**Work request**
With the images omitted, return all of the entries exactly as they stand.

----

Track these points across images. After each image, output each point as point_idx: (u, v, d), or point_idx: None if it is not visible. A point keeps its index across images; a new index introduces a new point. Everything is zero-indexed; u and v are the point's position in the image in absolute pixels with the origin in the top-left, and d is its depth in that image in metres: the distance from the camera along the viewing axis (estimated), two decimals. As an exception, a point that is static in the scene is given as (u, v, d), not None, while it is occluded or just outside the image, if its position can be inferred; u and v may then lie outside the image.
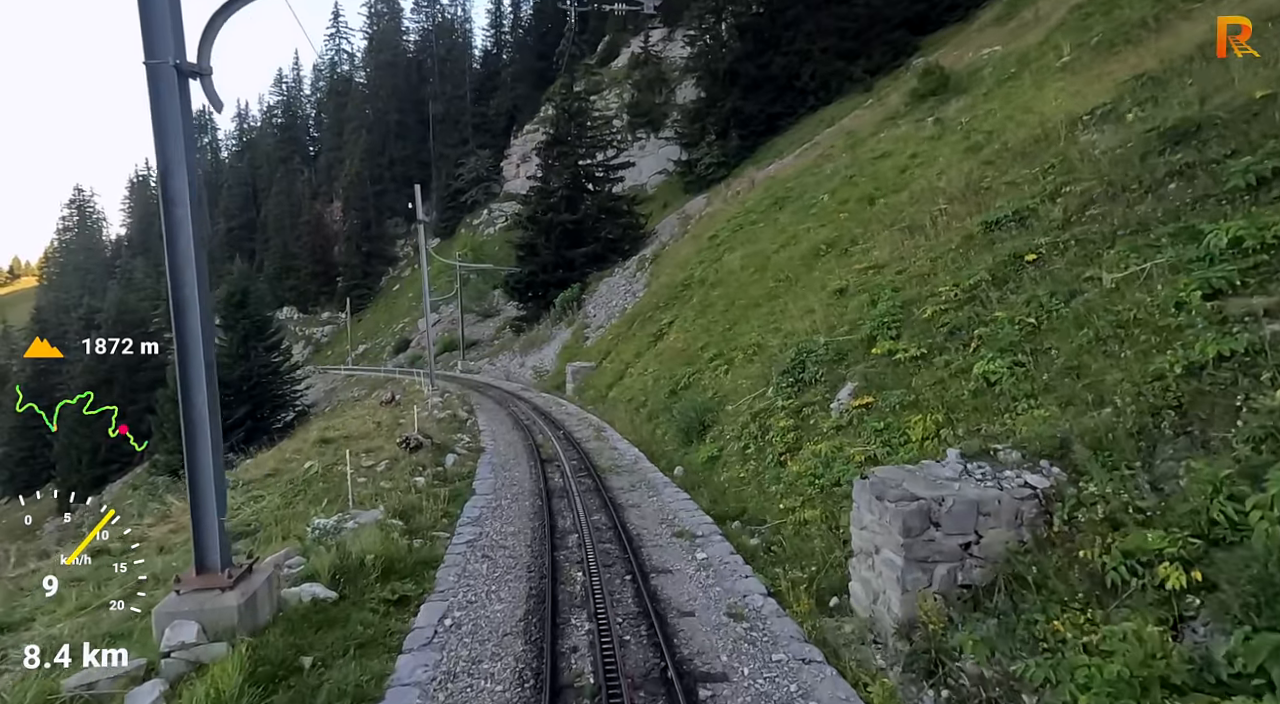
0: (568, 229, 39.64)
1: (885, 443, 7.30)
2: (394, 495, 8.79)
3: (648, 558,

----

**Task output**
Track these points across images. After each image, output each point as point_idx: (u, v, d), or point_idx: None if it is not visible. A point keeps its index across images; a new index introduces a new point. Everything is zero-indexed; u and v are the point's position in the image in absolute pixels with the origin in the top-left, and d is its depth in that image in metres: the distance from the camera along the viewing axis (estimated), two decimals. As an exception, a point that is static in the scene is given as (u, v, d), not None, while it is occluded or just outside the image, if its position can be inferred; u and v may then lie outside the image.
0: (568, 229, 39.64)
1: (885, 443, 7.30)
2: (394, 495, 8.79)
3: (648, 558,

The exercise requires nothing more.